Kamp-Lintfort: Dreigestirn nimmt Wagen in Empfang

Kamp-Lintfort: Dreigestirn nimmt Wagen in Empfang

Ein Team des Karnevalskomitees Kolpingrund um Hans Hoffmann hat das zwölf Meter lange Gefährt gebaut und mit besonders großen Kamelle-Schütten ausgestattet.

Ein Sturm soll am 12. Februar nicht über Kamp-Lintfort ziehen, anders als vor zwei Jahren. Da jagten zu Rosenmontag Windböen durch die Hochschulstadt, um Feuerwehr, Stadt und Festausschuss den Umzug abzusagen zu lassen, der vier Wochen später nachgeholt wurde. "Zu Rosenmontag strahlt diesmal die Sonne", versichert Prinz Andrea I. mit Blick auf die Wetterkapriolen vor zwei Jahren, die es zum Höhepunkt der Session nicht geben soll. "Der Wintersturm Friederike ist ja schon durchgezogen."

Beim Rosenmontagszug soll es trotzdem stürmisch zugehen - in eineinhalb Wochen aber nur bei der Stimmung. Dafür wollen Prinz Andrea I., Bauer Sabine I. und Jungfrau Kathrin I. sorgen, die sich als Motto ausgesucht haben: "Uns hat der Himmel geschickt". Die drei Regenten schließen mit ihrem Dreigestirnwagen, den sie am Mittwochabend in der Halle des Hausmeisterservices Bonse an der Kruppstraße vorstellten, den närrischen Lindwurm ab.

Sie ließen in dem neuen Wagen besonders große Schütten einbauen, damit sie die Kamelle über die närrischen Zugbesucher regnen lassen können. Diese Kamelle sind zum Beispiel kleine Prinzenrollen, weil Engel vom Himmel aus nur Gutes mitbringen können.
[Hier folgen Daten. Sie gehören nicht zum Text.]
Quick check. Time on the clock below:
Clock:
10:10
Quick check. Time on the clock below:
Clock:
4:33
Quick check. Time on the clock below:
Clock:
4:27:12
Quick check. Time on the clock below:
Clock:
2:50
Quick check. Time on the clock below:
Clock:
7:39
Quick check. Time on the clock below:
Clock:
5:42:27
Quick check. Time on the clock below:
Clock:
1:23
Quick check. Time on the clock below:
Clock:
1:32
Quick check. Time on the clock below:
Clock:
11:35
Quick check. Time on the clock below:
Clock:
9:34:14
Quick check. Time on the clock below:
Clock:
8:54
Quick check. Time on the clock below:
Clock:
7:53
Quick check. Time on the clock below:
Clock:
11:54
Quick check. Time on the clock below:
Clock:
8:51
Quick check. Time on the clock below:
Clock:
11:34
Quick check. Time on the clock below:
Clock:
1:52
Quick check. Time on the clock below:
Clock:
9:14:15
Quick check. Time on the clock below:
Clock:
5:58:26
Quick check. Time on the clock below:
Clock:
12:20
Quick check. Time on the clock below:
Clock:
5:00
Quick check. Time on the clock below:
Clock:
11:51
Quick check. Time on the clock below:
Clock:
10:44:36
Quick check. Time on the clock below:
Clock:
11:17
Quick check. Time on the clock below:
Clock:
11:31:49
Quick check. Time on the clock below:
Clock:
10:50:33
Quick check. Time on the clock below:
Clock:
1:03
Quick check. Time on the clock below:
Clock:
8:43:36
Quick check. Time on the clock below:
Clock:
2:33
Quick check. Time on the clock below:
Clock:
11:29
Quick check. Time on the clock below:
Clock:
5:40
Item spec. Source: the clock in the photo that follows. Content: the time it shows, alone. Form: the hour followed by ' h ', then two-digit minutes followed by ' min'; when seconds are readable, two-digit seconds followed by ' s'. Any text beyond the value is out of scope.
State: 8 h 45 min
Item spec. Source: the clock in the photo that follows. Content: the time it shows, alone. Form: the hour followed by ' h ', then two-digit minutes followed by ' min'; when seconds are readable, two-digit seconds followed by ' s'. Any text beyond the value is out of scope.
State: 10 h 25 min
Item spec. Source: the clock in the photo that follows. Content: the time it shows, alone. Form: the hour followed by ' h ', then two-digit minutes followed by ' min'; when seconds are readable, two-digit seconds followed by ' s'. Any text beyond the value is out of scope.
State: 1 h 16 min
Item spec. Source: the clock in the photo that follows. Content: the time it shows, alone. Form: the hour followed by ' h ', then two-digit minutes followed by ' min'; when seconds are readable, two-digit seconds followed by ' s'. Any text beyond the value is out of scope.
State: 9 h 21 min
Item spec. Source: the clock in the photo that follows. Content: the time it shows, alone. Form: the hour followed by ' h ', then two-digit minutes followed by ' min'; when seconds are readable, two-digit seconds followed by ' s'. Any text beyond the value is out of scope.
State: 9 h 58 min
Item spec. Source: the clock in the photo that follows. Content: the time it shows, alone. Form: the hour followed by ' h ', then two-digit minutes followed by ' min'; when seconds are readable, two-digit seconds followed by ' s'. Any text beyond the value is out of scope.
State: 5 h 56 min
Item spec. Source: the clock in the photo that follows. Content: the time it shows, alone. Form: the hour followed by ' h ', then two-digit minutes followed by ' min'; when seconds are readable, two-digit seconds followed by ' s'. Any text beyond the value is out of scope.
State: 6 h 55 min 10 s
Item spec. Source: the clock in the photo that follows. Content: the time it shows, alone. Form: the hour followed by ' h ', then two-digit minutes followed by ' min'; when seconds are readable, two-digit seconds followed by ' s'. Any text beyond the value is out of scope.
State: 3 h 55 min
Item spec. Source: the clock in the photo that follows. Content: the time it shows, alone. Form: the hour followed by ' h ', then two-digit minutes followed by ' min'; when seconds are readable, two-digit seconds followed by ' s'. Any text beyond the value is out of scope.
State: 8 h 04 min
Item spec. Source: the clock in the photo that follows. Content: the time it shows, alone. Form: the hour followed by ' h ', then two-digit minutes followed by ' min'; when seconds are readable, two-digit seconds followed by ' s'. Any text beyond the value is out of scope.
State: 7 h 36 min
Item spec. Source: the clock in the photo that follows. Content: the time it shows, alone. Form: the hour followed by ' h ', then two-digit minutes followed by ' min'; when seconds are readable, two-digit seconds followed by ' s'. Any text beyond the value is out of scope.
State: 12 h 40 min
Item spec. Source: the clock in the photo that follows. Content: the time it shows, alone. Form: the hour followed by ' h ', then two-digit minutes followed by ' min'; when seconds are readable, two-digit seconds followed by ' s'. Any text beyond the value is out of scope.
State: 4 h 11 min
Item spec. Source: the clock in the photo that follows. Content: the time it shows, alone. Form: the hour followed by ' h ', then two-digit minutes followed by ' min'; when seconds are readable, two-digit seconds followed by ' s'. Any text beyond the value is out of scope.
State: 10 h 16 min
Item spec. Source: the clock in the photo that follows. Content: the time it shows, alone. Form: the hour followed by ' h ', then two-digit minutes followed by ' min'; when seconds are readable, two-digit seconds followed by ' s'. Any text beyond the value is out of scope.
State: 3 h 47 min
Zwölf Meter ist dieser Wagen lang und basiert auf dem Chassis des einstigen Kolping-Elferrats-Wagens. Stefan van Els und sein Team bauten diesen nach einem Plan, den Hans Hoffmann als Mitglied des Karnevalskomitees Kolping im Oktober gezeichnet hatte, abgestimmt mit dem Dreigestirn. "Wir sind eine Whatsapp-Gruppe", erzählt der 45-jährige Wagenbauleiter, der im normalen Leben das Lager des Verpackungsmaterialhändlers Logbox an der Kruppstraße leitet. "Ich habe die Mitglieder angeschrieben, welche Arbeiten anliegen. Die, die konnten, haben sich nach Feierabend beim Hausmeisterservice Bonse getroffen. Insgesamt haben wir 500 Stunden gebaut. Vor zwei Wochen waren wir fertig."

Bei dieser Zeit hat er die Stunden für den neugestalteten Wagen der Kolpingkids mitgezählt, der auch von Hans Hoffmann entworfen wurde. Er ist mit einer Figur verziert, die an den fahrenden Roboter "R2D2" aus der Kinoserie "Star Wars" erinnert. Der Wagen ist silbergrau gehalten, während der Dreigestirnwagen blau ist, um das Motto "Uns hat der Himmel geschickt" aufzunehmen, das beidseitig darauf zu lesen ist. Weiße Wölkchen und auf jeder Seite ein Engel mit Harfe runden das himmlische Bild ab.

So können oben auf dem Wagen nur die drei schwarz-goldenen Engel des Dreigestirns stehen, begleitet von ihren Adjutantinnen Petra Bonse und Evelyn Ressel, um die Kolpingelferräte um Präsident Hans-Peter Peißer diesmal in eine Fußgruppe zu verwandeln.

An Rosenmontag lassen sie ihren Wagen morgens zur Kreuzung der Franz- und der Ebertstraße ziehen. Um 13.11 Uhr setzt sich der Karnevalszug in Bewegung, dessen Einheiten zwischen dieser Kreuzung am Alten Markt und dem Stadion am Volkspark stehen. Dabei rollen die letzten Einheiten zuerst los, um mit Helau die anderen Einheiten zu passieren, zuletzt den Dreigestirnwagen. "Diesmal sind es 15 Wagen, 14 Fußgruppen und vier Kapellen", berichtet Zugleiter Werner Fugmann. "Mit 33 Einheiten sind es fünf mehr als vor zwei Jahren. Nach dreieinhalb Stunden erreichen die Einheiten den Rathausplatz. Glasverbot herrscht in den Bereichen, in denen besonders viel los ist, am EK 3, am ABC-Gebäude und am Rathaus."